Yesterday, we wrote that Texas-based Life Partners Holdings Inc. moved to reduce some of rates of return it had promoted for its life settlement investments. The new approach involves targeting its clients’ annual returns of seven percent over seven years, instead of the currently targeted 12-to-14 percent over a shorter timeframe of four-to-six years. The change, said Investment News, could lead to lawsuits against Life Partners.
A life settlement is sometimes called a Viatical Settlement, and is the sale of an existing life insurance policy to an investor who will pay required premiums on the policy, collecting its proceeds once the insured dies. Since its incorporation in 1991, Life Partners has completed over 127,000 transactions for its worldwide client base of over 27,000 high net worth individuals and institutions in connection with the purchase of over 6,400 policies totaling approximately $2.8 billion in face value.

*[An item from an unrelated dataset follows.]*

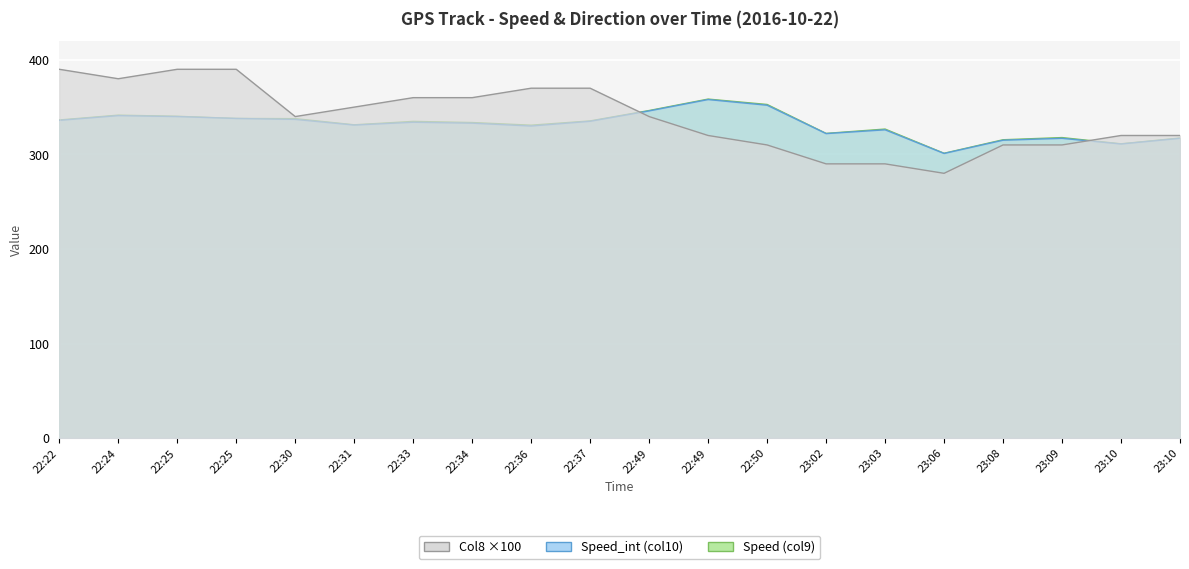

Reading left to right, extract all data points from this chart.

Speed (col9): 336.4	341.5	340.3	338.0	337.8	331.3	334.9	333.7	330.9	335.4	346.4	358.5	352.8	322.2	326.8	301.2	315.5	317.8	311.2	317.3
Speed_int (col10): 336.0	341.0	340.0	338.0	337.0	331.0	334.0	333.0	330.0	335.0	346.0	358.0	352.0	322.0	326.0	301.0	315.0	317.0	311.0	317.0
Col8 (speed2): 390.0	380.0	390.0	390.0	340.0	350.0	360.0	360.0	370.0	370.0	340.0	320.0	310.0	290.0	290.0	280.0	310.0	310.0	320.0	320.0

According to attorneys familiar with the case, said Investment News, the firm’s choice to change its advertised rate of return is a “red flag” that something isn’t right. In addition to more regulatory scrutiny, Life Partners is likely to become a target of lawsuits which could accuse the firm misrepresentation and omission for the change in return.
The firm just acknowledged that it is the subject of a Securities and Exchange Commission (SEC) probe, which only adds increased interest into its activities, said The Wall Street Journal previously.
The Journal has reported that, among other things, Life Partners Holdings receives life expectancy estimates “from a doctor in Reno, Nevada, who has testified for a court case that he never checks the accuracy of his prior predictions.” And, it seems life expectancy estimates provided to investors on Life Partners’ Life Settlements are very often inaccurate. For example, In 2002, Life Partners put a life expectancy of two years or less on the insured person in a third of the 297 policies it sold, and four years or less on all but a handful. If the projections were accurate, almost all of those policies should have “matured”, with the insured dead, by the end of 2009, but, instead, the insured had outlived the estimate in 283 of the 297 policies, according to the Journal. The SEC probe was prompted, in part, by a series of articles by the Journal that pointed these issues, said Investment News.
The recent Journal investigation reported a significant portion of insured individuals were outliving Life Partners’ life expectancy estimates, a factor that would cut investors’ returns. Life Partners generally boasted expected returns of 10-to-15 percent on Life Settlements.
Life Settlement sales are legal; however, the North American Securities Administrators Association says such products are prone to life settlements fraud and other fraud schemes and, in 2009, Life Settlements made it to the association’s list of the top 10 investor traps.